EYEWITNESS LOCAL NEWSHATFIELD MCCOY ARTIFACTS
from Eyewitness News Online
Hatfield McCoy Feud Artifacts Discovered
Reported by: Jeff Morris
Web Producer: Jeff Morris
Reported: Dec. 31, 2012 1:09 PM EST
Updated: Jan. 1, 2013 11:04 AM EST
Hardy , Pike County , Kentucky
Artifacts from the Hatfield McCoy Feud, including bullets that were fired during the feud, have been found.
During filming of the new National Geographic TV show “Diggers,” the first ever archeological artifacts from the feud were found in rural Kentucky, according to a news release from West Virginia University. The artifacts discovered in Hardy include bullets fired during a key battle in the feud. Other items discovered include pieces of the McCoy cabin which was burned when the Hatfields attacked it on New Year's Day 1888.
WVU Extension Professor Bill Richardson was part of the discovery. "I cannot overstate how amazing this find is,” Richardson said. “We uncovered actual bullets that were fired 125 years ago during the feud. It is incredible to hold something like that in your hand."
The show “Diggers” is about two men who search for historic artifacts using metal detectors. Richardson brought the show here as part of his work to promote tourism. There had never been any archeology done on the Hatfield McCoy Feud and this was an opportunity to do some preliminary work and get national TV exposure at the same time.
The new National Geographic Channel series “Diggers” premieres Tuesday, Jan. 1, with back-to-back episodes at 10 p.m. and 10:30 p.m. The episode detailing the McCoy homestead discovery airs on Tuesday, Jan. 29, at 10 p.m.

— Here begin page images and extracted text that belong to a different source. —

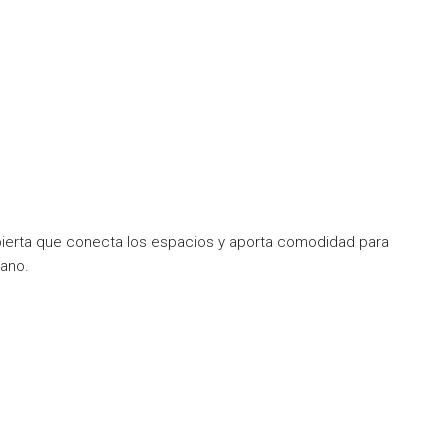
ierta que conecta los espacios y aporta comodidad para
ano.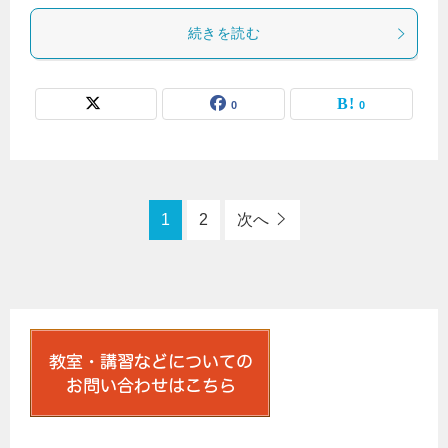
続きを読む
0
0
1
2
次へ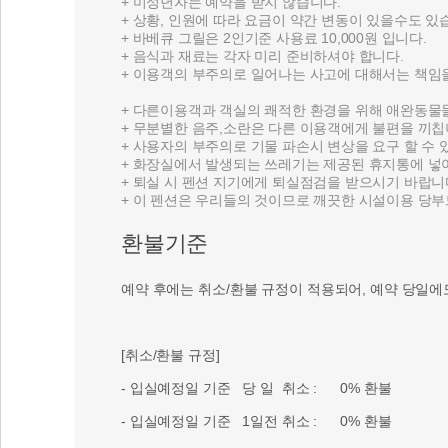
+ 미성년자는 예약을 받지 않습니다.
+ 상황, 인원에 따라 요금이 약간 변동이 있을수도 있
+ 바베큐 그릴은 2인기준 사용료 10,000원 입니다.
+ 음식과 재료는 각자 미리 준비하셔야 합니다.
+ 이용객의 부주의로 일어나는 사고에 대해서는 책임
+ 다른이용객과 객실의 쾌적한 환경을 위해 애완동물
+ 무분별한 음주,소란은 다른 이용객에게 불편을 끼칩
+ 사용자의 부주의로 기물 파손시 변상을 요구 할 수 
+ 화장실에서 발생되는 쓰레기는 제공된 휴지통에 넣
+ 퇴실 시 펜션 지기에게 퇴실점검을 받으시기 바랍니
+ 이 펜션은 우리들의 것이므로 깨끗한 시설이용 당부
환불기준
예약 후에는 취소/환불 규정이 적용되어, 예약 당일에
[취소/환불 규정]
- 입실예정일 기준 당 일 취소 : 0% 환불
- 입실예정일 기준 1일전 취소 : 0% 환불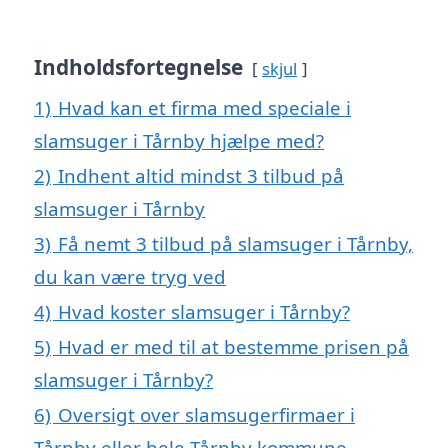
Indholdsfortegnelse
skjul
1)
Hvad kan et firma med speciale i
slamsuger i Tårnby hjælpe med?
2)
Indhent altid mindst 3 tilbud på
slamsuger i Tårnby
3)
Få nemt 3 tilbud på slamsuger i Tårnby,
du kan være tryg ved
4)
Hvad koster slamsuger i Tårnby?
5)
Hvad er med til at bestemme prisen på
slamsuger i Tårnby?
6)
Oversigt over slamsugerfirmaer i
Tårnby eller hele Tårnby kommune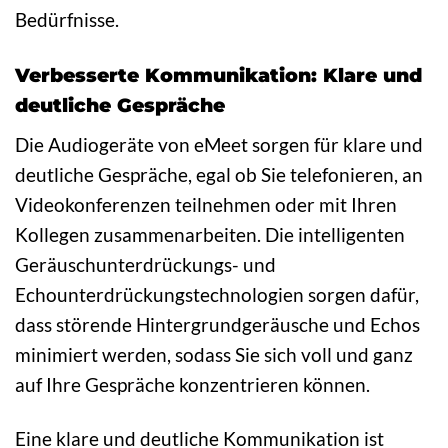
Bedürfnisse.
Verbesserte Kommunikation: Klare und
deutliche Gespräche
Die Audiogeräte von eMeet sorgen für klare und
deutliche Gespräche, egal ob Sie telefonieren, an
Videokonferenzen teilnehmen oder mit Ihren
Kollegen zusammenarbeiten. Die intelligenten
Geräuschunterdrückungs- und
Echounterdrückungstechnologien sorgen dafür,
dass störende Hintergrundgeräusche und Echos
minimiert werden, sodass Sie sich voll und ganz
auf Ihre Gespräche konzentrieren können.
Eine klare und deutliche Kommunikation ist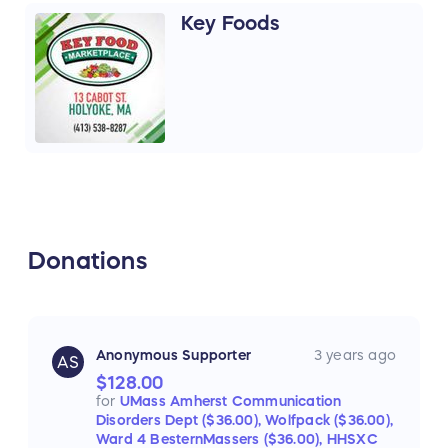
Key Foods
Donations
Anonymous Supporter
3 years ago
AS
$128.00
for
UMass Amherst Communication
Disorders Dept ($36.00),
Wolfpack ($36.00),
Ward 4 BesternMassers ($36.00),
HHSXC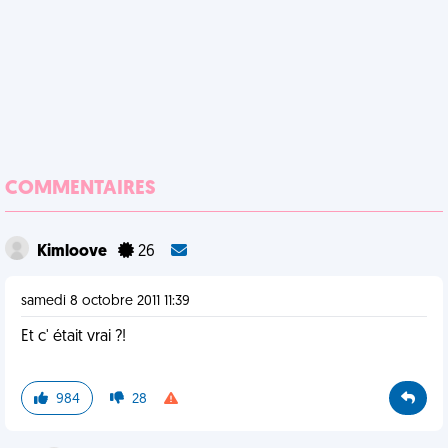
COMMENTAIRES
Kimloove
26
samedi 8 octobre 2011 11:39
Et c' était vrai ?!
984
28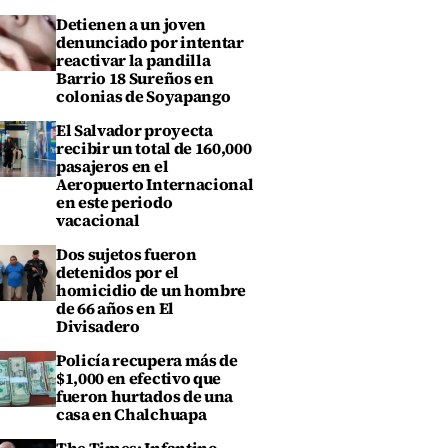
Detienen a un joven
denunciado por intentar
reactivar la pandilla
Barrio 18 Sureños en
colonias de Soyapango
El Salvador proyecta
recibir un total de 160,000
pasajeros en el
Aeropuerto Internacional
en este periodo
vacacional
Dos sujetos fueron
detenidos por el
homicidio de un hombre
de 66 años en El
Divisadero
Policía recupera más de
$1,000 en efectivo que
fueron hurtados de una
casa en Chalchuapa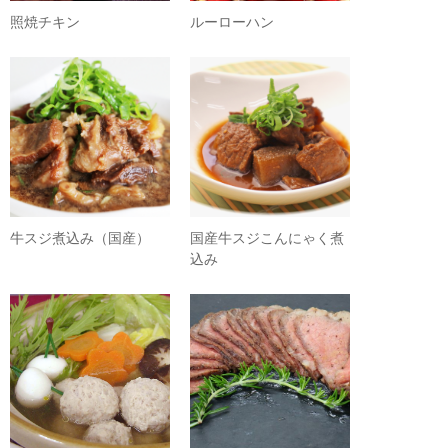
照焼チキン
ルーローハン
牛スジ煮込み（国産）
国産牛スジこんにゃく煮
込み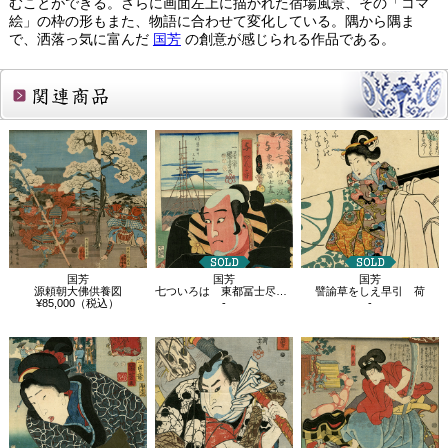
むことができる。さらに画面左上に描かれた宿場風景、その「コマ
絵」の枠の形もまた、物語に合わせて変化している。隅から隅ま
で、洒落っ気に富んだ
国芳
の創意が感じられる作品である。
関連商品
国芳
国芳
国芳
源頼朝大佛供養図
七ついろは 東都冨士尽 よ 与かん平
譬諭草をしえ早引 荷
¥85,000（税込）
-
-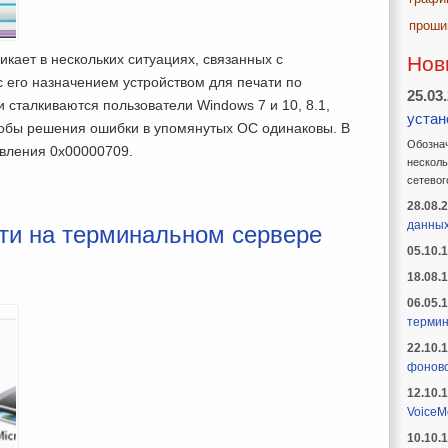
проши
икает в нескольких ситуациях, связанных с
Нов
 его назначением устройством для печати по
25.03
сталкиваются пользователи Windows 7 и 10, 8.1,
устан
обы решения ошибки в упомянутых ОС одинаковы. В
Обознач
вления 0x00000709.
несколь
сетевог
28.08.
данны
ти на терминальном сервере
05.10.
18.08.
06.05.
термин
22.10.
фоново
12.10.
VoiceM
10.10.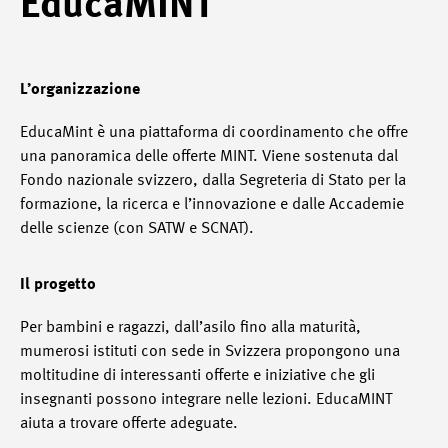
EducaMINT
L’organizzazione
EducaMint è una piattaforma di coordinamento che offre
una panoramica delle offerte MINT. Viene sostenuta dal
Fondo nazionale svizzero, dalla Segreteria di Stato per la
formazione, la ricerca e l’innovazione e dalle Accademie
delle scienze (con SATW e SCNAT).
Il progetto
Per bambini e ragazzi, dall’asilo fino alla maturità,
mumerosi istituti con sede in Svizzera propongono una
moltitudine di interessanti offerte e iniziative che gli
insegnanti possono integrare nelle lezioni. EducaMINT
aiuta a trovare offerte adeguate.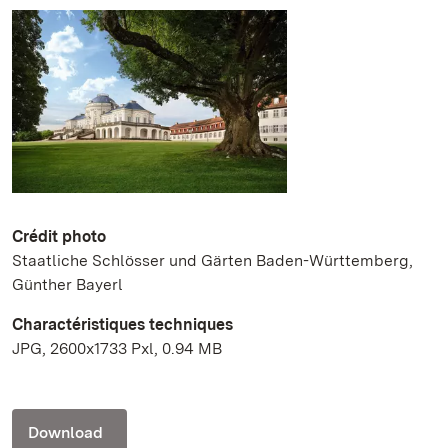
Crédit photo
Staatliche Schlösser und Gärten Baden-Württemberg,
Günther Bayerl
Charactéristiques techniques
JPG, 2600x1733 Pxl, 0.94 MB
Download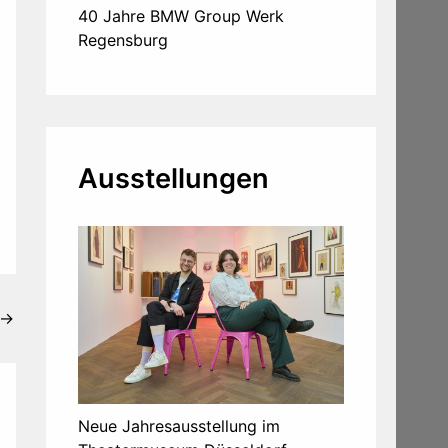
40 Jahre BMW Group Werk
Regensburg
Ausstellungen
→
Neue Jahresausstellung im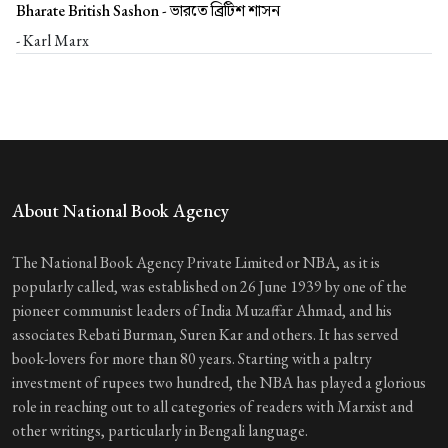
Bharate British Sashon -
ভারতে ব্রিটিশ শাসন
- Karl Marx
About National Book Agency
The National Book Agency Private Limited or NBA, as it is
popularly called, was established on 26 June 1939 by one of the
pioneer communist leaders of India Muzaffar Ahmad, and his
associates Rebati Burman, Suren Kar and others. It has served
book-lovers for more than 80 years. Starting with a paltry
investment of rupees two hundred, the NBA has played a glorious
role in reaching out to all categories of readers with Marxist and
other writings, particularly in Bengali language.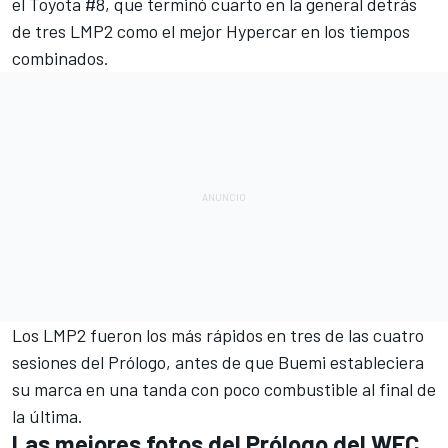
el Toyota #8, que terminó cuarto en la general detrás
de tres LMP2 como el mejor Hypercar en los tiempos
combinados.
Los LMP2 fueron los más rápidos en tres de las cuatro
sesiones del Prólogo, antes de que Buemi estableciera
su marca en una tanda con poco combustible al final de
la última.
Las mejores fotos del Prólogo del WEC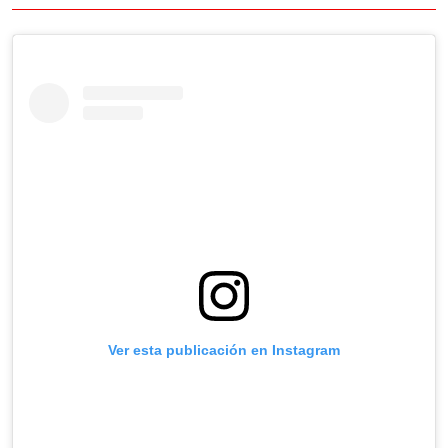
Ver esta publicación en Instagram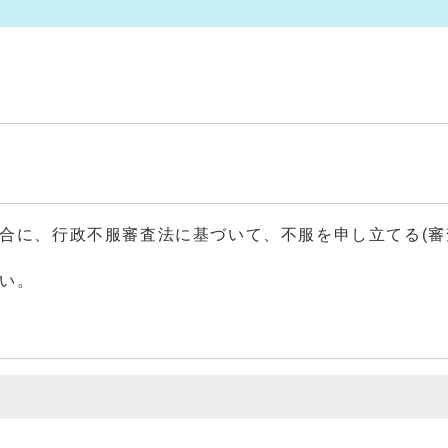
合に、行政不服審査法に基づいて、不服を申し立てる(審
い。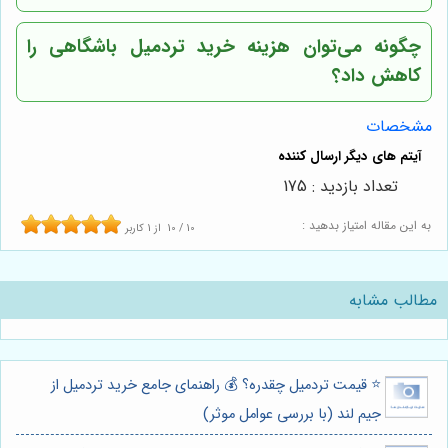
چگونه می‌توان هزینه خرید تردمیل باشگاهی را
کاهش داد؟
مشخصات
تعداد بازدید : 175
به این مقاله امتیاز بدهید :
10
/
10
از
1
کاربر
مطالب مشابه
⭐️ قیمت تردمیل چقدره؟ 💰 راهنمای جامع خرید تردمیل از
جیم لند (با بررسی عوامل موثر)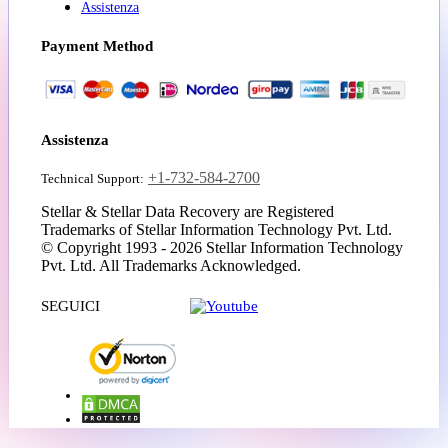
Assistenza
Payment Method
Assistenza
+1-732-584-2700
Technical Support:
Stellar & Stellar Data Recovery are Registered
Trademarks of Stellar Information Technology Pvt. Ltd.
© Copyright 1993 - 2026 Stellar Information Technology
Pvt. Ltd. All Trademarks Acknowledged.
SEGUICI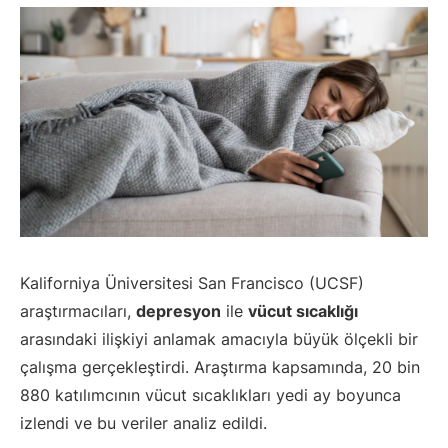
Kaliforniya Üniversitesi San Francisco (UCSF)
araştırmacıları,
depresyon
ile
vücut sıcaklığı
arasındaki ilişkiyi anlamak amacıyla büyük ölçekli bir
çalışma gerçekleştirdi. Araştırma kapsamında, 20 bin
880 katılımcının vücut sıcaklıkları yedi ay boyunca
izlendi ve bu veriler analiz edildi.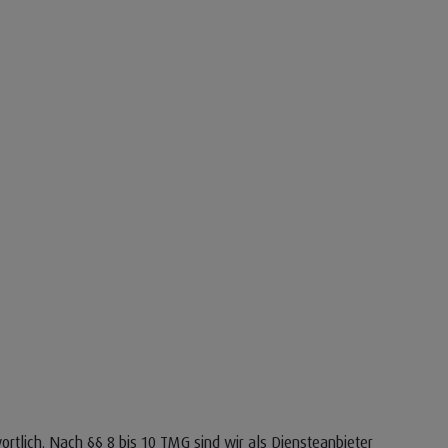
rtlich. Nach §§ 8 bis 10 TMG sind wir als Diensteanbieter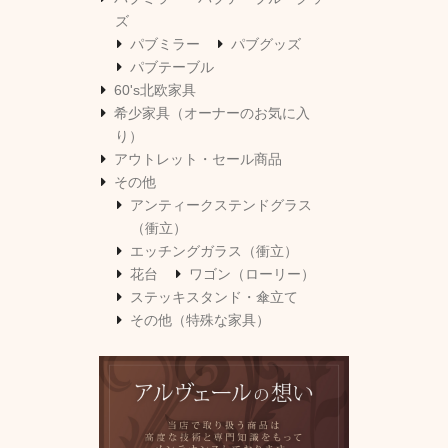
ズ
パブミラー
パブグッズ
パブテーブル
60's北欧家具
希少家具（オーナーのお気に入
り）
アウトレット・セール商品
その他
アンティークステンドグラス
（衝立）
エッチングガラス（衝立）
花台
ワゴン（ローリー）
ステッキスタンド・傘立て
その他（特殊な家具）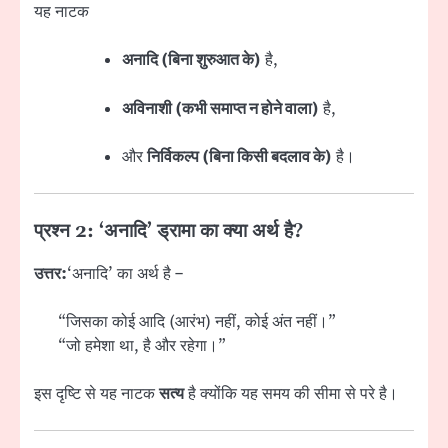
यह नाटक
अनादि (बिना शुरुआत के)
है,
अविनाशी (कभी समाप्त न होने वाला)
है,
और
निर्विकल्प (बिना किसी बदलाव के)
है।
प्रश्न 2: ‘अनादि’ ड्रामा का क्या अर्थ है?
उत्तर:
‘अनादि’ का अर्थ है –
“जिसका कोई आदि (आरंभ) नहीं, कोई अंत नहीं।”
“जो हमेशा था, है और रहेगा।”
इस दृष्टि से यह नाटक
सत्य
है क्योंकि यह समय की सीमा से परे है।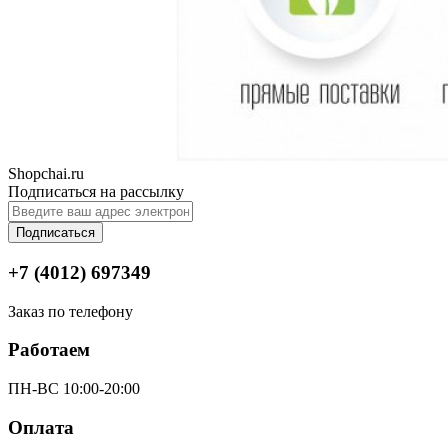
Shopchai.ru
Подписаться на рассылку
Подписаться
+7 (4012) 697349
Заказ по телефону
Работаем
ПН-ВС 10:00-20:00
Оплата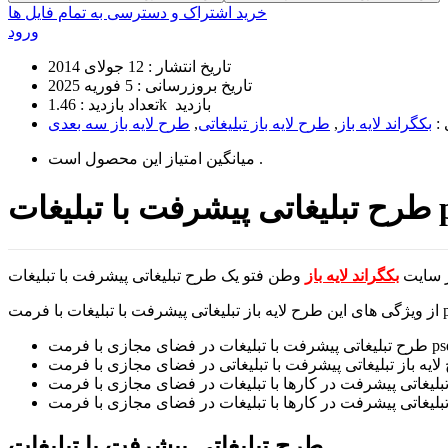
خرید اشتراک و دسترسی به تمام فایل ها
ورود
تاریخ انتشار :
12 جولای 2014
تاریخ بروزرسانی :
5 فوریه 2025
1.46k بازدید
تعداد بازدید :
 :
بکگراند لایه باز
,
طرح لایه باز تبلیغاتی
,
طرح لایه باز سه بعدی
است .
میانگین امتیاز این محصول
بلیغات psd
از سایت
بکگراند لایه باز
طرح تبلیغاتی پیشرفت با تبلیغات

The raid on the McCoy cabin on Jan. 1, 1888, was a turning point in the Hatfield McCoy Feud. The conflict had lasted 23 years by that point but 20 days after it the Hatfields were in jail. To find artifacts from an event of this importance makes them even more significant.
"These items are going to be great for tourism in the region," said Bob Scott, owner of the property where the artifacts were found. "We are so excited about this discovery."
The episode of the television show “Diggers” that features the uncovering of the artifacts will air at 10 p.m. Jan. 29 on the National Geographic Channel.
"We are thrilled to be able to share this with the world," Richardson said. "No one has discovered bullets that were fired by Jesse James or from the OK Corral. It is so rare to find something so significant from such an iconic event in American history."
There were three different calibers of bullets uncovered including shotgun pellets. The bullets were 4-6 inches underground and spread out over an area of about 30 feet wide by 20 feet high.
This is the first ever science that has been done on the feud. Before this most of what was known came from oral histories, wildly exaggerated newspaper accounts and a few trial transcripts. Many of the facts of the story have been under debate for 125 years. Now for the first time there is hard evidence that can be used to understand these events.